The results of the changes have been encouraging.

"We reduced the amount of radiation by at least 40 percent, and in some cases by as much as 70 percent," Dr. Rihal says. He adds that if technologists need a higher dose of radiation to gain more image clarity, "It's easy just to twist the dials on the machine and crank it up for a few seconds. There's no need to routinely use the higher dose."

Working with referring physicians

Charanjit S. Rihal, M.D.

Charanjit S. Rihal, M.D., is chair of cardiovascular diseases at Mayo Clinic.

Adjusted CT scans limiting radiation exposure while retaining resolution

Adjusted CT scans dramatically limit radiation exposure without affecting diagnostic resolution.

The CT Clinical Innovation Center partners with Mayo Clinic physicians to lower the radiation dose for various forms of CT scans.

For example, working with uroradiologist Akira Kawashima, M.D., Ph.D., at Mayo Clinic in Rochester, scientists from the center developed a low-dose protocol for people who have experienced pain with prior kidney stones.

A CT scan is the standard method to diagnose kidney stones, but people who have recurrent stones may be concerned about the radiation from multiple scans. Drs. McCollough and Kawashima worked together to turn down the dose while making sure the image quality is high enough to catch any potential stone.

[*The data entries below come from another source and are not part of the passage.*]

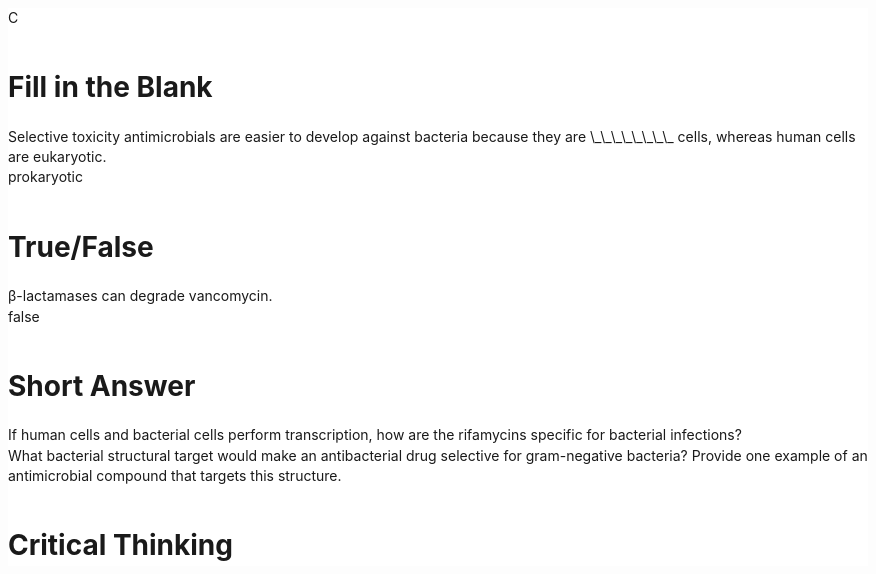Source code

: </div>
<div data-type="solution" class="solution" markdown="1">
C

</div>
</div>

# Fill in the Blank

<div data-type="exercise" class="exercise">
<div data-type="problem" class="problem" markdown="1">
Selective toxicity antimicrobials are easier to develop against bacteria because they are \_\_\_\_\_\_\_\_ cells, whereas human cells are eukaryotic.

</div>
<div data-type="solution" class="solution" markdown="1">
prokaryotic

</div>
</div>

# True/False

<div data-type="exercise" class="exercise">
<div data-type="problem" class="problem" markdown="1">
β-lactamases can degrade vancomycin.

</div>
<div data-type="solution" class="solution" markdown="1">
false

</div>
</div>

# Short Answer

<div data-type="exercise" class="exercise">
<div data-type="problem" class="problem" markdown="1">
If human cells and bacterial cells perform transcription, how are the rifamycins specific for bacterial infections?

</div>
</div>

<div data-type="exercise" class="exercise">
<div data-type="problem" class="problem" markdown="1">
What bacterial structural target would make an antibacterial drug selective for gram-negative bacteria? Provide one example of an antimicrobial compound that targets this structure.

</div>
</div>

# Critical Thinking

"It worked so well that we realized we weren't missing any stones, so that is the new protocol," Dr. McCollough says.

In another example, Joel G. Fletcher, M.D., a radiologist and the medical director of the Mayo Clinic CT Clinical Innovation Center in Minnesota, worked with pediatric oncologists to lower the radiation dose for follow-up CT scans for children diagnosed with cancer who had completed treatment.

"We just kept turning down the dose until finally it was down to the lowest setting the scanner would run at," Dr. McCollough says. With each setting, a pediatric radiologist would look at the scan to ensure that the image was still clear. "We try to do the limbo: You know, 'How low can you go?' "

With education, new technology and collaboration among physicists, radiologists and other physicians, Mayo Clinic is answering that question.